What you need to do:
- A) In the hearing transcript, when did payday lenders start out, according to Mr. Gable?
- B) Please write what comes next in the hearing transcript, continuing after its last sentence.

Passage to read:
──────────

It may be well intended, maybe the intentions of the
legislation, but the facts are inconsistent with the reality,
no matter how we spin it up here. Thank you.
Mr. Gable. Mr. Chairman, may I just respond to that?
Senator Scott, one of the statements you made was that the
payday lenders, when they come in and they are driving
individuals out of the banking business----
Senator Scott. Actually, I did not make that statement. My
statement was simply this: that as a result of higher fees, you
will have more people unbanked. And if you have a million
people unbanked, the question then is: Where do they go to get
their access to credit?
Mr. Gable. Absolutely.
Senator Scott. And they get their access to credit from, as
you call it, predatory lenders or payday loans or some other
access, whether it is pawnshops or something else that is close
in proximity to where they live. And then so the question
becomes: What is the interest rate because of the result of
Dodd-Frank increasing the cost of doing business and running
some folks out of banks, what is the cost to society and what
is the cost to the poorest communities? The actual cost is a
higher interest rate because of the result of Dodd-Frank.
Mr. Gable. What I wanted to point out, first of all, payday
lenders were around--started out in 1985 before Dodd-Frank.
Second, payday lenders require individuals to have bank
accounts, so they have bank accounts. And they have first
access to those bank accounts. And that is how they keep them
in the cycle, and it has been consistent in poor communities in
our country that poor individuals, the weakest and the most
vulnerable individuals, have to pay more for everything. When
they are purchase in their community, their prices are high.
When they go to get credit, their prices are high. We use the
statement, ``They are at risk.'' In fact, what we do is we
develop a consistent area where people are in perpetual
poverty.
So my position on this, my view on this is that when we
have these predatory lending practices, when we have--everybody
in here has arbitration clauses that are bad in their
contracts. Unless we have somebody, some watchdog group like
the CFPB looking out for the most vulnerable, we are going to
always have that small cadre of community in America who will
have to pay the most and get the least out of what this country
offers.
Senator Scott. Well, let me just say this, Reverend. Thank
you for your service to the country. Without any question, the
National Baptist Association is a fantastic organization. I
think your passion for people is right on spot. I would just
disagree with our conclusions.
My conclusion is a simple conclusion, that the way that we
increase the costs to the most vulnerable in our society is to
increase the costs in an area where the fees are lower, that
the interest rates are lower. So if you increase the fees and
you shrink that market, the unintended consequence is going to
be higher unemployment in those very areas that we both want to
help, higher costs at the grocery stores or whatever the food
mart is in those areas, and a very difficult time to increase
the employment opportunities and entrepreneurs in those
communities because those communities are the communities where
I have lived the vast majority of my life.
So the goal of having a watchdog agency that provides the
type of protection that we both hope for is not happening as we
are watching it unfold today around this country.
So I do not disagree with the fact that the goal of having
an agency that provides greater protection is a wonderful goal.

──────────

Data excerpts
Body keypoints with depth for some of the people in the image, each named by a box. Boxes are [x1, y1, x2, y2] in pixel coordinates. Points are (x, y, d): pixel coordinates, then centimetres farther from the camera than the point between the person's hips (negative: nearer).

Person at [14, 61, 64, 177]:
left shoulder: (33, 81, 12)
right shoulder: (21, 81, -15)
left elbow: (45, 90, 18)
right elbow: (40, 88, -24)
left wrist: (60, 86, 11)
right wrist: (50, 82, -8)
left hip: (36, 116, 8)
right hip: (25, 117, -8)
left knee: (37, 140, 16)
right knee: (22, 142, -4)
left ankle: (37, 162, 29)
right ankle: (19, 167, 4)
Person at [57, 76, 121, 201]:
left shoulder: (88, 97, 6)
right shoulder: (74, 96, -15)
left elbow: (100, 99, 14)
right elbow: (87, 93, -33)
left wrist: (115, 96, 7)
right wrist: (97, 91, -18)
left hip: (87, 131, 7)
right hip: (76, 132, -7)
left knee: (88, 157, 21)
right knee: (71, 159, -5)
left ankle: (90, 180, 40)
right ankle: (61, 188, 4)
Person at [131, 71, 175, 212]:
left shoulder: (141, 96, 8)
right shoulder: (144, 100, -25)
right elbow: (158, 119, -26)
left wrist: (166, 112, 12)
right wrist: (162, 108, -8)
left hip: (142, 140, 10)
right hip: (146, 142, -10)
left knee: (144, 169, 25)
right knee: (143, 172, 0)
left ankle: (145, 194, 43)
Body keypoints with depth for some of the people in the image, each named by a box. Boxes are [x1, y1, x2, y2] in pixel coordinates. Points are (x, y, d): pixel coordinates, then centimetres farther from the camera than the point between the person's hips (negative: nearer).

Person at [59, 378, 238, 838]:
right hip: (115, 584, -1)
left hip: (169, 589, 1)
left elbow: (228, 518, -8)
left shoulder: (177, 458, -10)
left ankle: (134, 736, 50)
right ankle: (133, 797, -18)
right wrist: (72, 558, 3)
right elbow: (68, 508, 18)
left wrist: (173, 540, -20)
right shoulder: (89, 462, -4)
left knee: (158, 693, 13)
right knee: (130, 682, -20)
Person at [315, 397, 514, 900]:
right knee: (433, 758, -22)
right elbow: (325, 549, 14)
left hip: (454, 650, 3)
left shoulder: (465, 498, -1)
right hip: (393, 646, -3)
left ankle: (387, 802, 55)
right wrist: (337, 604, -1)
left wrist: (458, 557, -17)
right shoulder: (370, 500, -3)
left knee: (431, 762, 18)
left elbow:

──────────

Answers to the problems:
- A) In 1985, before Dodd-Frank.

- B)
I am simply saying that the CFPB is not that agency, and the
results of Dodd-Frank have not been--that goal has not been
achieved. It is not getting closer to being achieved. It is
getting further away. The fact of the matter is that as we
eliminate small banks in small communities, the reality of it
is they do not go to bigger banks; they go to a different
market for their access to credit. That is just the unfortunate
reality of the facts, no matter our goals. I do not disagree
with the goal. I would love to work with you on seeing that
goal become a reality. If we study the CFPB, we will conclude
that, unfortunately, with all the good intentions, the reality
is the poor are still getting poorer and that is why the
poverty rate in America is 15 percent and in the African
American community it is 28 percent.
So when we look at the facts, we find ourselves with a big
question mark on why are these not changing. And I will submit
this to you, I will suggest this to you: that as we watch this
unfold for the next couple of years, let us just see what
happens. And if we are both around in 24 months, I would love
to have the conversation about what has happened because of our
conversation and Dodd-Frank.
Mr. Gable. I certainly appreciate that. I just want to make
one comment.
Senator Scott. Yes, sir.
Mr. Gable. Maybe it is just in New Orleans, Chairman
Shelby.
Chairman Shelby. Go ahead.
Mr. Gable. Or in Louisiana, and I have heard my colleague
here, Mr. Zywicki, talk about the disappearance of small banks.
We have to understand there are some variables in terms of
their disappearance. Some disappeared because they were just
bad banks. But many community banks purchased those small
banks. So I deal with small banks. Most of our churches in the
National Baptist Convention deal with community banks. But many
of those communities banks are the ones that are providing
access for us.
Senator Scott. Yes, sir.
Mr. Gable. But they bought up other small banks. We have a
plethora of small banks. They are not mega banks. But they are
still community banks. What I am simply saying is that when it
comes to payday loans, when we have some banks in some
communities move out, then we have payday loan individuals move
in. Individuals who are purchasing--who are going in for payday
loans, it is not a matter of the fact that they do not have
banking or they do not have a job. They have a crisis in their
lives, and small-dollar loans are not available from some of
our banks the way they should be.
Our National Baptist Convention is in the process of
establishing a structure with our 31,000 churches, and we hope
to be able to provide small-dollar loans. But if we do not have
some enforcement on the process, there is just no reason why
someone has to pay who is at the bottom already, has to pay 400
or 500 percent when the interest rate that the Feds have been
giving over the last 8 years has been 0.25 percent.
Senator Scott. Yes, sir.
Mr. Gable. It is immoral, it is unbiblical, and it is a
shame.
Senator Scott. I do not disagree with you at all, sir, and
I will say thank you to the Committee for your indulgence here.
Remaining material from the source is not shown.